### Required work
For every line below, output the text exactly and leave out images.

[Structured diff data]
******************************

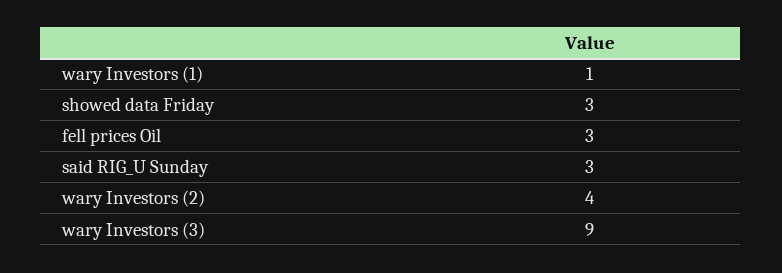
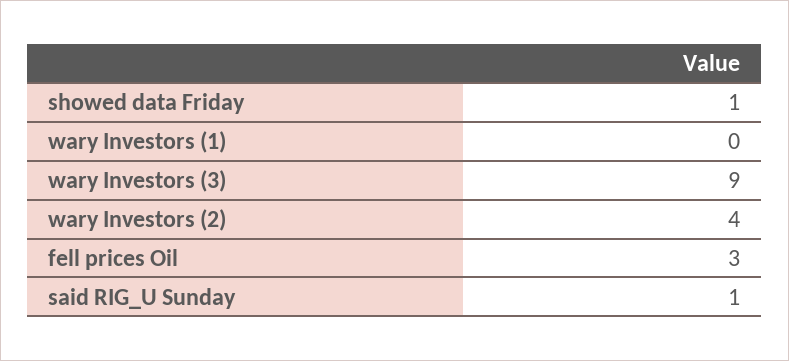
wary Investors (1): 1 -> 0
showed data Friday: 3 -> 1
said RIG_U Sunday: 3 -> 1

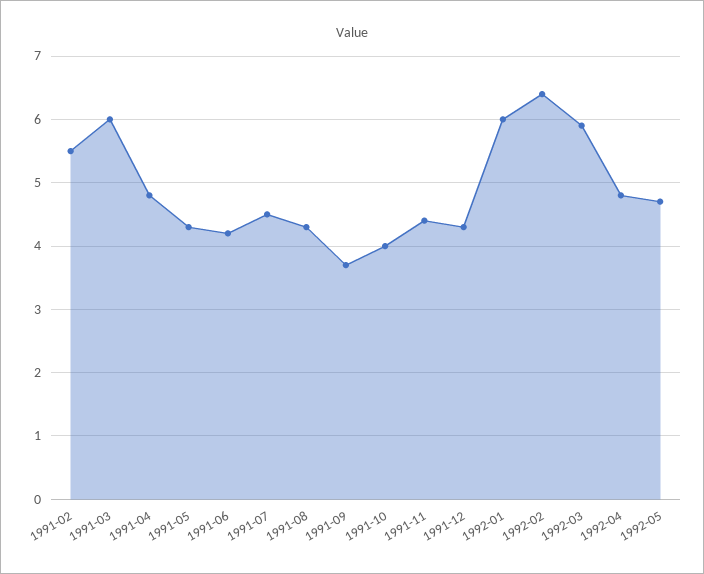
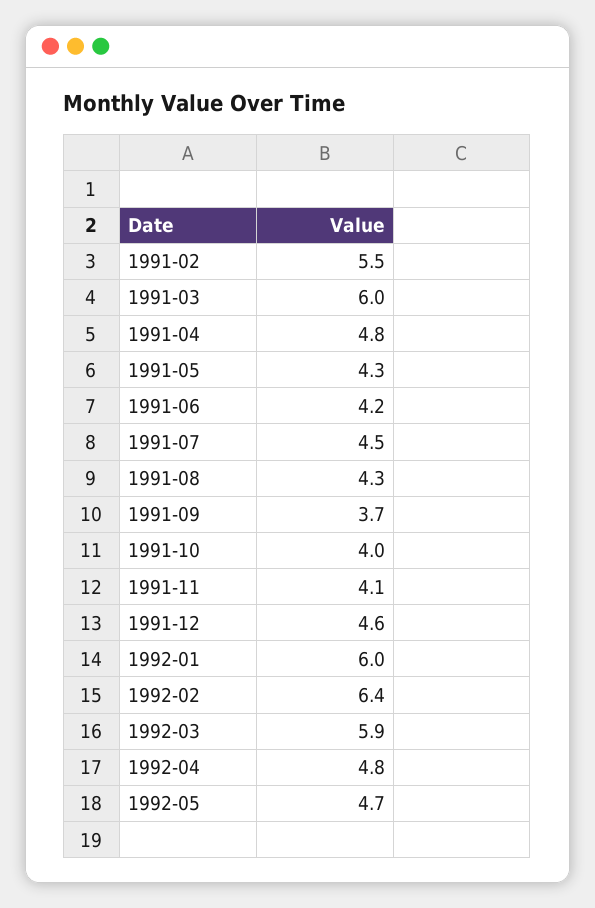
1991-11: 4.4 -> 4.1
1991-12: 4.3 -> 4.6

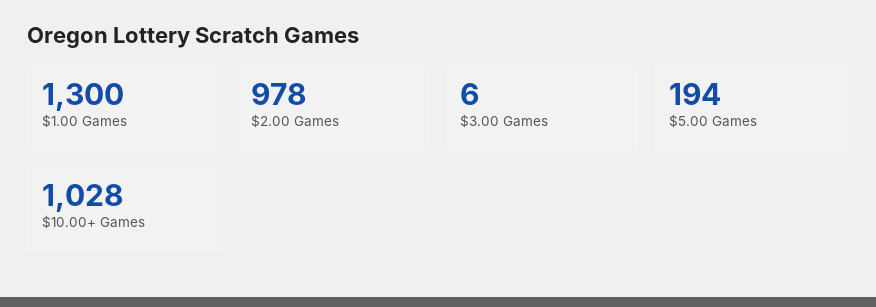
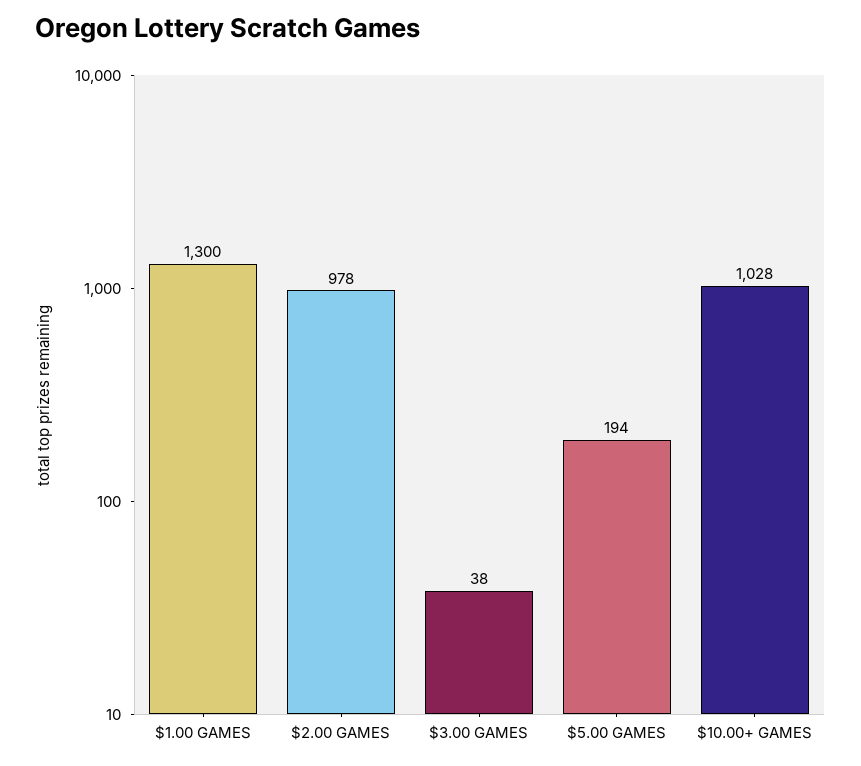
$3.00 Games: 6 -> 38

******************************

### Problem solution
wary Investors (1): 1 -> 0
showed data Friday: 3 -> 1
said RIG_U Sunday: 3 -> 1

1991-11: 4.4 -> 4.1
1991-12: 4.3 -> 4.6

$3.00 Games: 6 -> 38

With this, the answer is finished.